NOAA map

This NOAA graphic shows the potential landfall times and days of the Gulf of Mexico storm.

SEBRING — Highlands County residents will be breathing a collective sigh of relief with the rest of Florida as it looks like the peninsula will not get a hit from the Gulf of Mexico disturbance currently known as Potential Tropical Cyclone Two.

The National Oceanic and Atmospheric Administration’s National Hurricane Center said there is a good possibility of a tropical depression by today (Thursday).

NOAA Meteorologist Ernie Jillson told the Highlands News-Sun on Wednesday the storm is now forecast at near 100% to develop and he didn’t see any reason why the storm would not. He said by 8 a.m. Thursday, the possible cyclone could be a tropical depression and by 8 p.m. the depression could be upgraded into a tropical storm. It is forecast to be a hurricane on Friday.

If it becomes a named storm, the storm’s name will be Barry.

The good news for Florida is that NOAA is calling for the storm to track west-southwest at 8 mph.

The storm should move south of Mississippi and Alabama then move into the northwest central Gulf into the upper-Texas coast to Louisiana, according to Jillson.

“Highlands County is not going to have any impact at all,” Jillson said. “The Panhandle could get some rain, but no storm surge or direct winds from the storm.”

However, the normal afternoon thunderstorms will still be in effect for Highlands County.

Jillson warned that we still have a long way to go until hurricane season is over with the peak still ahead of us.

“Hurricane season runs through Nov. 30,” Jillson said. “The most active times are in August, September and sometimes in October. It is way too early to say ‘we dodged a bullet.’

“This one we are OK with,” he said. “Nobody can say whether Florida will get a direct hit this season.”

Jillson said NOAA will update its hurricane season forecast as needed and he believed the next update was going to be in August.

As of press time on Wednesday, storm surges and tropical storm watches have been issued for the northern Gulf of Mexico.

The NOAA website defines storm surge and tropical storm warnings as:

“Storm Surge Warning: There is a danger of life-threatening inundation from rising water moving inland from the shoreline somewhere within the specified area, generally within 36 hours.”
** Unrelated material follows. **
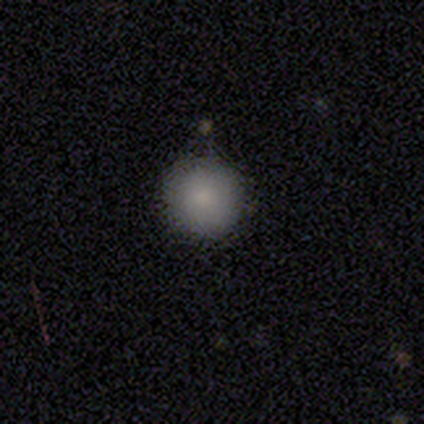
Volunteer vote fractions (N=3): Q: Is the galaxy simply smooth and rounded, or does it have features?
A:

The site says to know evacuation routes and listen for updates from local officials.

“Tropical Storm Warning: Tropical storm conditions (sustained winds of 39 to 73 mph) are expected within your area within 36 hours.”

A 10 a.m. NOAA public safety bulletin issued on Wednesday read: “A Storm Surge Watch has been issued from the Mouth of the Pearl River to Morgan City, Louisiana. The water could reach 3 to 5 feet above ground level if the peak surge occurs at the time of high tide.

“A Tropical Storm Watch has been issued from the Mouth of the Mississippi River to Morgan City, Louisiana. Tropical storm conditions are possible within the watch area by late Thursday or early Friday.”